Elisabetta Paraboschi
|42 giorni fa
Negozi, scatta l'allarme: "Affitti cari, soffre anche la periferia"
3 MIN DI LETTURA
Arriva il deserto, commercialmente parlando. Ma il caro affitti incide? E se sì, quanto? Per il direttore di Confcommercio Piacenza Gianluca Barbieri «la desertificazione è collegata quasi automaticamente al problema degli affitti che risultano poco sostenibili per i commercianti. Questo è tanto più vero quando ci si avvicina al centro storico e avviene a Piacenza, ma non solo».
Insieme al presidente di Fimaa (Federazione Italiana Mediatori Agenti Affari) Confcommercio Giuseppe Rivetti, Barbieri ridisegna la mappa di Piacenza attraverso una chiave di lettura particolare: il costo di un metro cubo commerciale.
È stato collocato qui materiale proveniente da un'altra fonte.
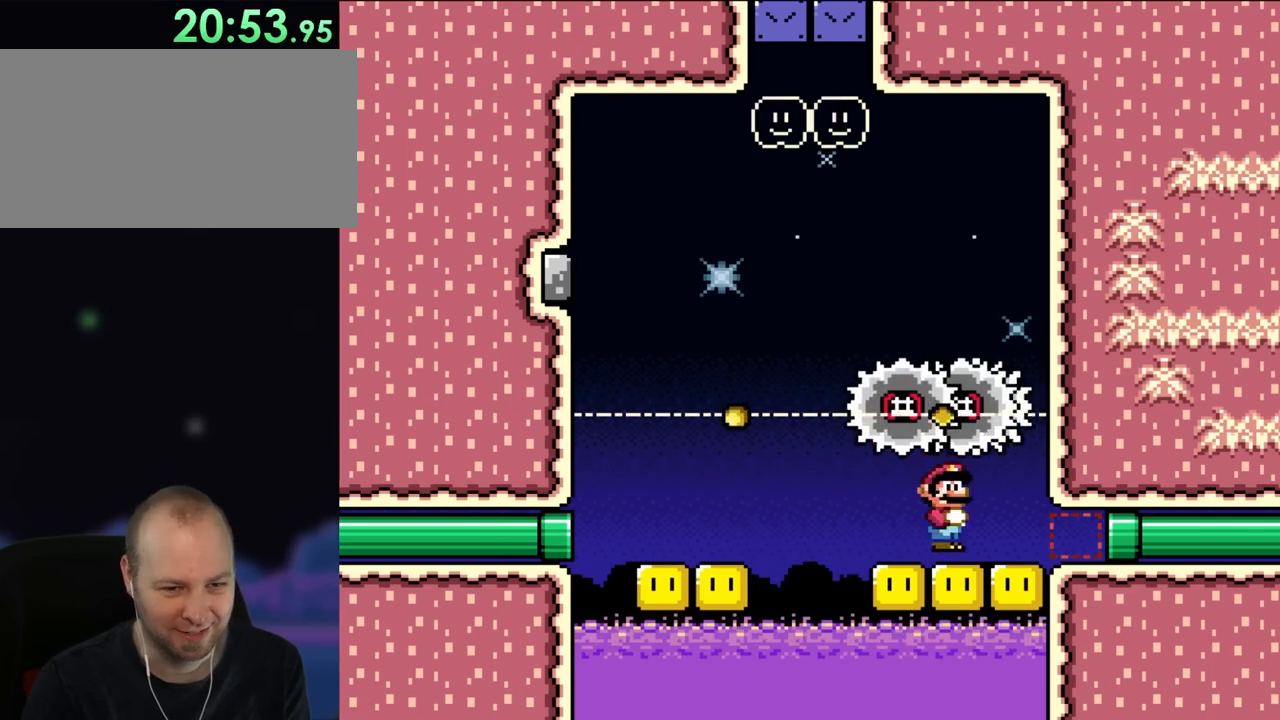
{"buttons": ["X", "DPAD_LEFT"], "events": [[383, "DPAD_UP", "down"], [433, "DPAD_LEFT", "down"], [433, "DPAD_RIGHT", "up"], [450, "DPAD_UP", "up"]]}
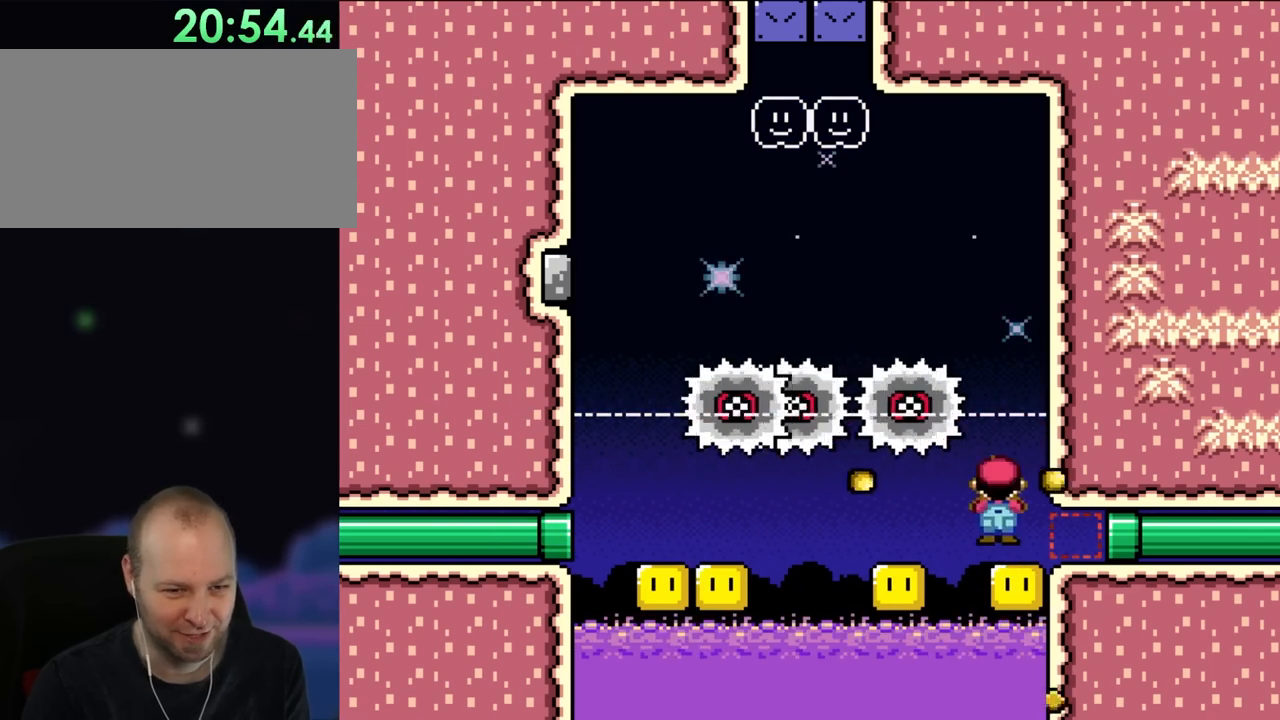
{"buttons": ["X", "DPAD_LEFT"], "events": []}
LA MAPPA DEL CARO AFFITTI A PIACENZA
«Come è ovvio immaginare, i prezzi più alti li troviamo in via XX Settembre, piazza Cavalli nella parte dei portici e nel tratto di corso Vittorio Emanuele che dalla piazza arriva fino alla chiesa di Santa Teresa – spiegano Rivetti e Barbieri – variano fra 300 e 500 euro a metro quadro su base annua: vuol dire che per un negozio di 100 metri quadri si pagano dai 30 mila ai 50 mila euro. In via Cavour, nella parte più vicina alla piazza, non si va oltre i 200 euro a metro quadro, mentre in via Calzolai ci si attesta sui 100-150 euro».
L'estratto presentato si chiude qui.